** Passage follows **

This repetition is for the purpose of simplicity and clarity and
does not in itself dictate a relationship between the various
embodiments and/or configurations discussed. Moreover, the
formation of a feature on, connected to, and/or coupled to another
feature in the present disclosure that follows may include
embodiments in which the features are formed in direct contact, and
may also include embodiments in which additional features may be
formed interposing the features, such that the features may not be
in direct contact.
FIG. 1 is a block diagram of an LED driving circuit in accordance
with an embodiment of the disclosure. As shown in FIG. 1, the LED
driving circuit 100 is configured to illuminate the LED unit XLED,
which includes a data latch circuit 110, a current source 120, and
a PWM circuit 130.
According to an embodiment of the disclosure, the LED driving
circuit 100 may comprise a plurality of transistors implemented by
P-type transistors. According to another embodiment of the
disclosure, the LED driving circuit 100 may comprise a plurality of
transistors implemented by N-type transistors. In other words, the
LED driving circuit 100 may comprise a plurality of transistors
implemented by either P-type transistors or N-type transistors.
The data latch circuit 110 latches the data signal SD according to
a latch signal SL to generate the control signal SC. The current
source 120 generates a constant current IC. The PWM circuit 130
periodically passes the constant current IC according to the
control signal SC and the enable signal EN so that the constant
current IC flows through the LED unit XLED. As shown in FIG. 1,
whether the current source 120 sinks or sources the constant
current IC is based on whether the LED driving circuit 100 is
implemented by P-type transistors or N-type transistors.

** End of Passage **

» To-do item A
Count the lines of the records that contain the string "Bottom", and give only that number.

** Input records follows **

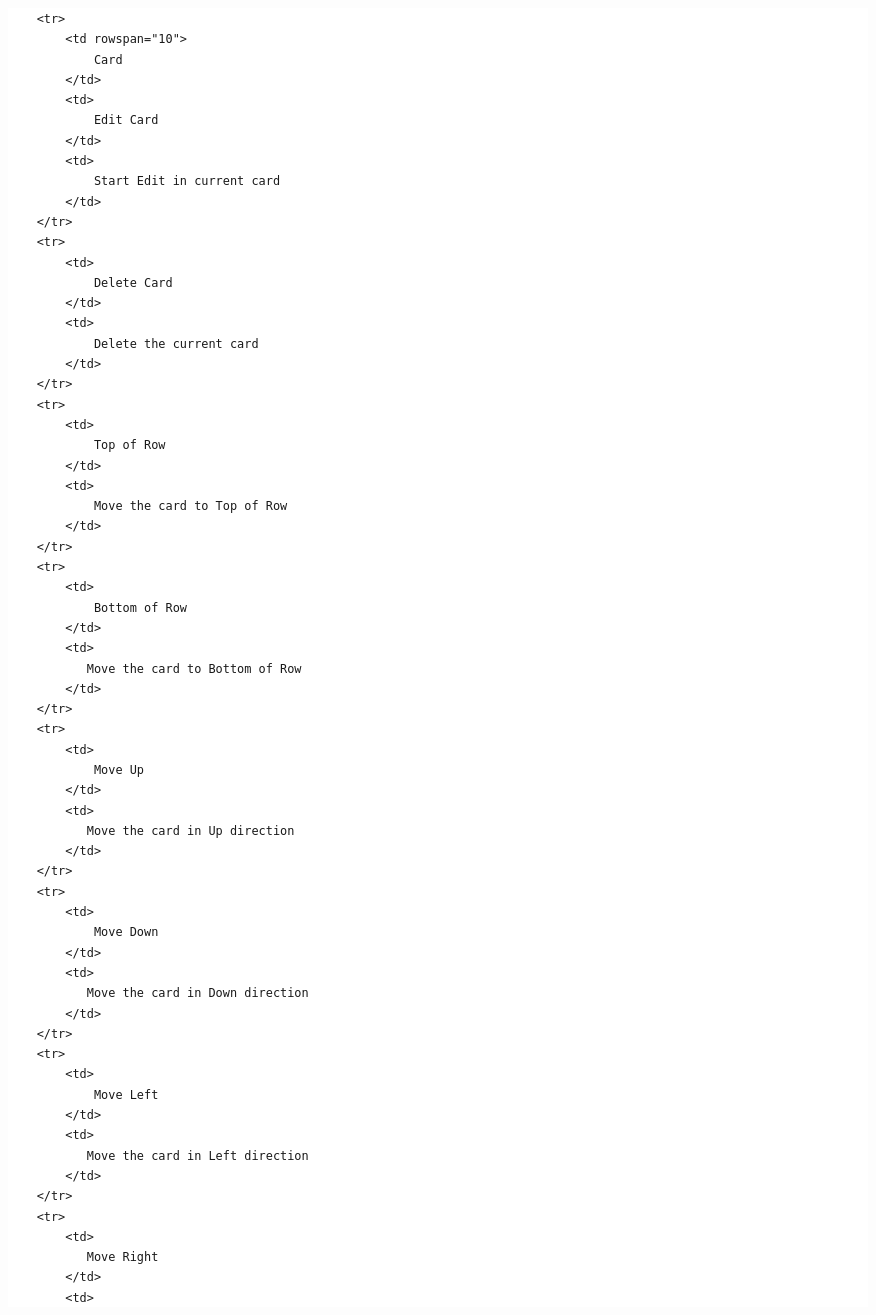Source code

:         <tr>
            <td rowspan="10">
                Card
            </td>
            <td>
                Edit Card
            </td>
            <td>
                Start Edit in current card
            </td>
        </tr>
        <tr>            
            <td>
                Delete Card
            </td>
            <td>
                Delete the current card
            </td>
        </tr>
        <tr>
            <td>
                Top of Row
            </td>
            <td>
                Move the card to Top of Row
            </td>
        </tr>
        <tr>
            <td>
                Bottom of Row
            </td>
            <td>
               Move the card to Bottom of Row
            </td>
        </tr>
        <tr>
            <td>
                Move Up
            </td>
            <td>
               Move the card in Up direction
            </td>
        </tr>
        <tr>
            <td>
                Move Down
            </td>
            <td>
               Move the card in Down direction
            </td>
        </tr>
        <tr>
            <td>
                Move Left
            </td>
            <td>
               Move the card in Left direction
            </td>
        </tr>
        <tr>
            <td>
               Move Right
            </td>
            <td>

** End of Input records **

» To-do item B
Write what comes next in the passage on the LED driving circuit, starting after its final sentence.

» Final answer A
2

» Final answer B
FIG. 2 is a block diagram of an LED driving circuit in accordance
with an embodiment of the disclosure, in which the LED driving
circuit in FIG. 2 comprises a plurality of transistors implemented
by P-type transistors. As shown in FIG. 2, the LED driving circuit
200 includes a data latch circuit 210, a current source 220, and a
PWM circuit 230, in which the data latch circuit 210, the current
source 220, and the PWM circuit 230 correspond to the data latch
circuit 110, the current source 120, and the PWM circuit 130 in
FIG. 1. The LED driving circuit 200 couples the constant current IC
to the LED unit XLED so that the constant current IC flows through
the LED unit XLED to the ground.
FIG. 3 is a block diagram of an LED driving circuit in accordance
with another embodiment of the disclosure, in which the LED driving
circuit in FIG. 3 comprises a plurality of transistors implemented
by N-type transistors. As shown in FIG. 3, the LED driving circuit
300 includes a data latch circuit 310, a current source 320, and a
PWM circuit 330, in which the data latch circuit 310, the current
source 320, and the PWM circuit 330 correspond to the data latch
circuit 110, the current source 120, and the PWM circuit 130 in
FIG. 1. The LED driving circuit 300 couples the constant current IC
to the LED unit XLED so that the constant current IC flows through
the LED unit XLED from the supply voltage VDD.
According to an embodiment of the disclosure, the data signal SD,
the control signal SC, and the enable signal EN are N bits, in
which N is a positive integer. Thus, the data latch circuit 210 in
FIG. 2, or the data latch circuit 310 in FIG. 3, comprises N latch
units. Each of the latch units latches a corresponding bit of the
data signal SD to generate a corresponding bit of the control
signal SC.
Since N-type transistors and P-type transistors are complementary,
one skilled in the art will understand how to modify the
embodiments of the LED driving circuit with P-type transistors
provided as follows to obtain the LED driving circuit with N-type
transistors. In the following paragraphs, the LED driving circuit
with P-type transistors are illustrated, but not intended to be
limited to the embodiments with P-type transistors.
FIG. 4 is a block diagram of the PWM circuit 230 in FIG. 2 in
accordance with an embodiment of the disclosure. As shown in FIG.
4, the PWM circuit 400 includes a first transmission transistor
410, a second transmission transistor 420, a third transmission
transistor 430, a fourth transmission transistor 440, a pull-up
transistor 450, and a dimming transistor 460.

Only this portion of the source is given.